EXTRACT TO READ:
_ _ _ _ _ _ _

Reissue CD Reviews, Pt. 2 of 2

by | Mar 1, 2005 | Classical Reissue Reviews | 0 comments

March 2005, Pt. 2 of 2 [Pt. 1]

R. Strauss cond. R. StraussR. STRAUSS: Don Quixote, Op. 35; Le Bourgeois Gentilhomme, Op. 60

Enrico Mainardi, cello/Richard Strauss conducts Berlin State Opera Orchestra
Dutton CDBP 9746 72:11 (Distrib. Harmonia Mundi)****:

Dutton has quite a coup in this disc, a superlatively quiet transfer of two classic interpretations by a master composer of his own works, with a great cellist, Enrico Mainardi (1897-1976), and a responsive orchestra. Strauss made a fine reputation as a conductor as well as a composer, making his first records in 1917 with excerpts from his Moliere suite, Op. 60. Strauss himself, similar to Fritz Reiner, depended on small gestures and a long baton to indicate his musical decisions, relying on the ensemble’s growing familiarity with his style to respond appropriately. Though Strauss later rerecorded these items in the 1940’s, the inscriptions offered here, the Polydor 1930 Op. 60 and the 1933 Don Quixote, stand among his most celebrated.

The 1933 version of Don Quixote is the second performance on record, the first being Beecham’s with Alfred Wallenstein and the New York Philharmonic. Strauss opts for brisk tempos, although Mainardi manages a romantic slide or portamento to capture Quixote’s anachronistic values. The viola solo is uncredited, but the expansive Dialogue of the Knight and His Squire has a real yearning and visionary power. Collectors will place this fine, lean account against their Feuermann/Ormandy rendition for comparative miracles of technique. The Op. 60 has had many excellent readings, from Clemens Krauss to Walter Strarum to this witty and light-footed version. The violinist in the swaggering Dance of the Tailors is the gifted but doomed Josef Wolfsthal (1899-1931), whose few surviving acetates have always been coveted by collectors. And Michael Dutton deserves some praise as well, having transferred 75-year-old records with little hint of their age, liberating only their timeless musical values.

_ _ _ _ _ _ _

GIVEN INFORMATION:
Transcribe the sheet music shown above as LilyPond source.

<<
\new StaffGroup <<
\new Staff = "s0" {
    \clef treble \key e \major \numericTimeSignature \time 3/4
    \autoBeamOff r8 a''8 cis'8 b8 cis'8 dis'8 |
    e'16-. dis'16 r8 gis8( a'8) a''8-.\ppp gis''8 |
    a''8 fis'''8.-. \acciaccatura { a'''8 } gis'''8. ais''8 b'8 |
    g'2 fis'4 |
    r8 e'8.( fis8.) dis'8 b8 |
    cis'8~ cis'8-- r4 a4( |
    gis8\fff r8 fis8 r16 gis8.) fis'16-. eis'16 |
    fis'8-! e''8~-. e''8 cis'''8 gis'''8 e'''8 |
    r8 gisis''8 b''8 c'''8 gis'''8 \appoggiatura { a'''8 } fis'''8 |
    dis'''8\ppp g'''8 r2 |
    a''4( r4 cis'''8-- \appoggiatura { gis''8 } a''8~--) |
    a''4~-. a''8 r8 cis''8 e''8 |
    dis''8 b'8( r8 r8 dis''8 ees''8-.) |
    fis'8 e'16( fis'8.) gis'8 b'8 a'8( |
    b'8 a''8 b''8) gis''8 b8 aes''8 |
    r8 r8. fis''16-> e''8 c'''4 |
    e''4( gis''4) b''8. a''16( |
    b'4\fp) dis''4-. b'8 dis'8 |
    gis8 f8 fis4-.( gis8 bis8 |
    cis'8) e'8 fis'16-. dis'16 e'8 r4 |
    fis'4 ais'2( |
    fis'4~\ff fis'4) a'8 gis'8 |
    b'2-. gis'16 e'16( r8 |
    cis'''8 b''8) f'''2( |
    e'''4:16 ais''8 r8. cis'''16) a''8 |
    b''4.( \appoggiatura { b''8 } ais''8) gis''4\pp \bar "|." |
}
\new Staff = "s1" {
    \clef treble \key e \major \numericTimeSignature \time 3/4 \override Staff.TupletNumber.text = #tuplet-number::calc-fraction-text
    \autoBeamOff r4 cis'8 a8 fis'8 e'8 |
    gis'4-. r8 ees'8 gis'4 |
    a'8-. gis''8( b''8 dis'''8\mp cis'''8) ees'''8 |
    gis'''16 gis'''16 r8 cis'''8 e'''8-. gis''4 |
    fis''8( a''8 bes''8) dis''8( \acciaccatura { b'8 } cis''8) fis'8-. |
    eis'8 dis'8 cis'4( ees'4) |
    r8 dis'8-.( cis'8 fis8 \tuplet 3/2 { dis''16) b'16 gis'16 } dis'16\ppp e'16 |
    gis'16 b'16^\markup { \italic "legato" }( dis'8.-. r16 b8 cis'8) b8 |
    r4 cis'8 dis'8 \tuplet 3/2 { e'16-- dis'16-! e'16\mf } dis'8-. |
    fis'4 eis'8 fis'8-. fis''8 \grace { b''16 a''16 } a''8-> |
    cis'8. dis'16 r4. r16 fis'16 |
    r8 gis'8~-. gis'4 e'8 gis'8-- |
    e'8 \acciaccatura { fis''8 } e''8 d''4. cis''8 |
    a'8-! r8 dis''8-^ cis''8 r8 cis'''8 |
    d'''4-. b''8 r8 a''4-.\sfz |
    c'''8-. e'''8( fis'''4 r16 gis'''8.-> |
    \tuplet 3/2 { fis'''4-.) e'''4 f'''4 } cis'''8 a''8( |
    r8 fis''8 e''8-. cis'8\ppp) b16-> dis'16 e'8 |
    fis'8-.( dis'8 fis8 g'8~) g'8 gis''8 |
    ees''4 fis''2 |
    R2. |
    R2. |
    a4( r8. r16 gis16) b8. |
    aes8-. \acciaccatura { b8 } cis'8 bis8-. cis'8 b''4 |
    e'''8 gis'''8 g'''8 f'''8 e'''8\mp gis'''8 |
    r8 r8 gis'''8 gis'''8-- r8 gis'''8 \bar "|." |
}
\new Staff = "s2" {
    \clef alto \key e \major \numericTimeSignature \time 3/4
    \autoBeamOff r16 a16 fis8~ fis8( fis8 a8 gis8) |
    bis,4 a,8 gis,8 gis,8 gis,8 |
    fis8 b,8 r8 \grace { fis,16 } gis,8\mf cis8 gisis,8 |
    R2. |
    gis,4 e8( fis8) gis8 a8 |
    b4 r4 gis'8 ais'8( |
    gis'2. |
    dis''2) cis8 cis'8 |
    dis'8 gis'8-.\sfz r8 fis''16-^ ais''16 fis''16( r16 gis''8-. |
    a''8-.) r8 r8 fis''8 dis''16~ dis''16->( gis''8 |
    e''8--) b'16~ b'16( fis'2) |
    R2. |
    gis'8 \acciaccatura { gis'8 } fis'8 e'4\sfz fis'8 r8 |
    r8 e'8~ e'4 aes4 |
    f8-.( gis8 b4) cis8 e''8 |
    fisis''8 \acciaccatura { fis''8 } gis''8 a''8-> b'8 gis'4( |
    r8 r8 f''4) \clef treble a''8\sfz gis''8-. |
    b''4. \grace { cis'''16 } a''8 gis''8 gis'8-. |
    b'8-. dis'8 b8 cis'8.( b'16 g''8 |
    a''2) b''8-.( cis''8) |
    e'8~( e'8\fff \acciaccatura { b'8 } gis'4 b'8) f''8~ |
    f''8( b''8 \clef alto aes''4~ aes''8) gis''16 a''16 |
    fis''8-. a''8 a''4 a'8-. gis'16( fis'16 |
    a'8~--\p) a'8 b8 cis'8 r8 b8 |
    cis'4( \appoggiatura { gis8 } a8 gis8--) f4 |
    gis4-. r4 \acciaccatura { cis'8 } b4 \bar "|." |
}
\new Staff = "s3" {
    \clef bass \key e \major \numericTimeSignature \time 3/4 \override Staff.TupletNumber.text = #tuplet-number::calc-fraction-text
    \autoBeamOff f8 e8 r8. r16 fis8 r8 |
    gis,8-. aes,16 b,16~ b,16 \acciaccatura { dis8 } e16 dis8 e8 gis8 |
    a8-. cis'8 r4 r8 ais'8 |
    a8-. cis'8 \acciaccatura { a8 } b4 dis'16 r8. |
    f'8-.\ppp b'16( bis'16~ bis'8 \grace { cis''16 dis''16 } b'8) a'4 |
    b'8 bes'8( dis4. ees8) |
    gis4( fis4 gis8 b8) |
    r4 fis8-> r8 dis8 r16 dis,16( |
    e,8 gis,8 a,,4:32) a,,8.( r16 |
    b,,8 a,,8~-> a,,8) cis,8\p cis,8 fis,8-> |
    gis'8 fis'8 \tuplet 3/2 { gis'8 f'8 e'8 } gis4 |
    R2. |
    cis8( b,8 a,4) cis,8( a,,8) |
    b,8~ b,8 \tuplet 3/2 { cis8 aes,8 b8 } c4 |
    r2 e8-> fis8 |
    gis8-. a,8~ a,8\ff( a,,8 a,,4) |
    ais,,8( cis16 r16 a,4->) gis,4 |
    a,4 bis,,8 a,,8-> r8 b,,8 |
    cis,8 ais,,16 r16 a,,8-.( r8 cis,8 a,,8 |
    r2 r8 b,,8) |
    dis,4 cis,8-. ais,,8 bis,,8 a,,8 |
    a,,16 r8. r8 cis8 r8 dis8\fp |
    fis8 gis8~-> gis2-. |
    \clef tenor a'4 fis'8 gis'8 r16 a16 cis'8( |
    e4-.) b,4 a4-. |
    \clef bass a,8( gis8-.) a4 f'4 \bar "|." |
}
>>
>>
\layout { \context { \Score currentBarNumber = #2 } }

_ _ _ _ _ _ _

PROBLEMS AND TASKS:
A - In the Strauss reissue review above, reproduce word for word the passage from "Enrico Mainardi, cello/Richard" up to and including "his most celebrated.".
B - According to the Strauss reissue review, who is the violinist in the Dance of the Tailors?

EXPECTED ANSWERS:
A -
Enrico Mainardi, cello/Richard Strauss conducts Berlin State Opera Orchestra
Dutton CDBP 9746 72:11 (Distrib. Harmonia Mundi)****:

Dutton has quite a coup in this disc, a superlatively quiet transfer of two classic interpretations by a master composer of his own works, with a great cellist, Enrico Mainardi (1897-1976), and a responsive orchestra. Strauss made a fine reputation as a conductor as well as a composer, making his first records in 1917 with excerpts from his Moliere suite, Op. 60. Strauss himself, similar to Fritz Reiner, depended on small gestures and a long baton to indicate his musical decisions, relying on the ensemble’s growing familiarity with his style to respond appropriately. Though Strauss later rerecorded these items in the 1940’s, the inscriptions offered here, the Polydor 1930 Op. 60 and the 1933 Don Quixote, stand among his most celebrated.

B - Josef Wolfsthal (1899-1931).